Note: Using this operation, you submit files that are available in the FortiSOAR™ Attachments module to the Lastline server.

The Lastline server supports the uploading of the following file types to the Lastline server for analysis:

 

Note: The maximum file size supported is 10MB.

 

Parameter Description
FileIRI Use the FortiSOAR™ File IRI to submit files directly from the FortiSOAR™ Attachments module to the Lastline server.
In the playbook, this defaults to the {{vars.file_iri}} value.

 

Output

A customized JSON output that is formatted for easy reference is the output for all the operations.

The JSON output contains the task_uuid for the submitted sample. You can use this task_uuid in subsequent queries to retrieve reports from the Lastline server for the submitted file.

Following image displays a sample output:

 

Sample output of the Submit File operation

 

operation: Submit URL

Input parameters

 

Parameter Description
Detonate URL URL that you want to submit to the Lastline server for scanning and analyzing.

 

Output

The JSON output contains the task_uuid for the submitted URL. You can use this task_uuid in subsequent queries to retrieve reports from the Lastline server for the submitted URL.

Following image displays a sample output:

Sample output of the Submit URL operation

operation: Get Report

Input parameters

 

Parameter Description
task_uuid task_uuid for a previously submitted file or URL for which you want to retrieve a report from the Lastline server.

 

Output

The JSON output contains the report retrieved from Lastline for the previously submitted files or URLs. You can use the report details to determine the reputation of the previously submitted files or URLs. A link to the report is also displayed in the output, which you can use for retrieving the report in the future.
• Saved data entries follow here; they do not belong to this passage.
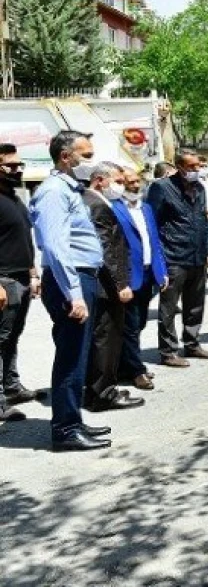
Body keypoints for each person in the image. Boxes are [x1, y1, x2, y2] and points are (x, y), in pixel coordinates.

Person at [28, 131, 112, 451]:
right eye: (86, 155)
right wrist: (74, 293)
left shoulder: (69, 189)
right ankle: (64, 430)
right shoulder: (53, 192)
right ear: (66, 157)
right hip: (70, 281)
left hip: (79, 278)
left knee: (78, 355)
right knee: (70, 357)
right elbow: (56, 246)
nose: (92, 162)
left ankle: (72, 420)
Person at [82, 163, 145, 412]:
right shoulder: (95, 204)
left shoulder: (90, 200)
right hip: (106, 285)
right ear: (100, 180)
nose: (121, 186)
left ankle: (95, 389)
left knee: (100, 338)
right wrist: (120, 284)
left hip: (100, 283)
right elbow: (105, 249)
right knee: (106, 339)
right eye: (117, 181)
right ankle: (104, 394)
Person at [147, 149, 208, 367]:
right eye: (191, 167)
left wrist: (206, 251)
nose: (196, 170)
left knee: (195, 304)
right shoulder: (161, 188)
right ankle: (168, 351)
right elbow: (152, 223)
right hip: (173, 256)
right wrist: (159, 260)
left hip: (196, 256)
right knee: (168, 308)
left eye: (199, 166)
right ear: (179, 166)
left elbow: (203, 221)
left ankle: (192, 343)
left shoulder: (200, 188)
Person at [113, 168, 168, 390]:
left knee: (141, 322)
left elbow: (154, 241)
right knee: (130, 325)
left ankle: (127, 364)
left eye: (138, 182)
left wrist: (161, 270)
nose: (135, 186)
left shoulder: (145, 208)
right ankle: (135, 370)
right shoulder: (114, 209)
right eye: (130, 182)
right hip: (128, 276)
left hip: (148, 274)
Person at [0, 144, 41, 423]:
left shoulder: (14, 198)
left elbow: (24, 240)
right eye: (10, 166)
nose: (17, 170)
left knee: (12, 337)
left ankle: (11, 387)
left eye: (19, 165)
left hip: (22, 278)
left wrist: (33, 273)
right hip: (4, 280)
Following image displays a sample output:

 

Sample output of the Get Report operation

 

operation: Check Filehash is Blocked

Input parameters

 

Parameter Description
Filehash Type Select the filehash type from the md5, sha1, or sha256 options.
Filehash Filehash value for which you want to retrieve the block status.

 

Output

The JSON output contains the report retrieved from Lastline for the specified filehash. You can use this report to determine whether or not the filehash is blocked.

Following image displays a sample output:

Sample output of the Check Filehash is Blocked operation

operation: Search Result using Filehash

Input parameters

 

Parameter Description
Filehash Type Select the filehash type from the md5, sha1, or sha256 options.
Filehash Filehash value based on which you want to search for a report from Lastline.

 

Output

The json output contains the report retrieved from Lastline for the specified filehash.

Following image displays a sample output:

Sample output of the Search Result using Filehash operation

 

Included playbooks

The Sample-Lastline-1.0.1 playbook collection comes bundled with the Lastline connector. This playbook contains steps using which you can perform all supported actions. You can see the bundled playbooks in the Automation > Playbooks section in FortiSOAR™ after importing the Lastline connector.

Note: If you are planning to use any of the sample playbooks in your environment, ensure that you clone those playbooks and move them to a different collection, since the sample playbook collection gets deleted during connector upgrade and delete.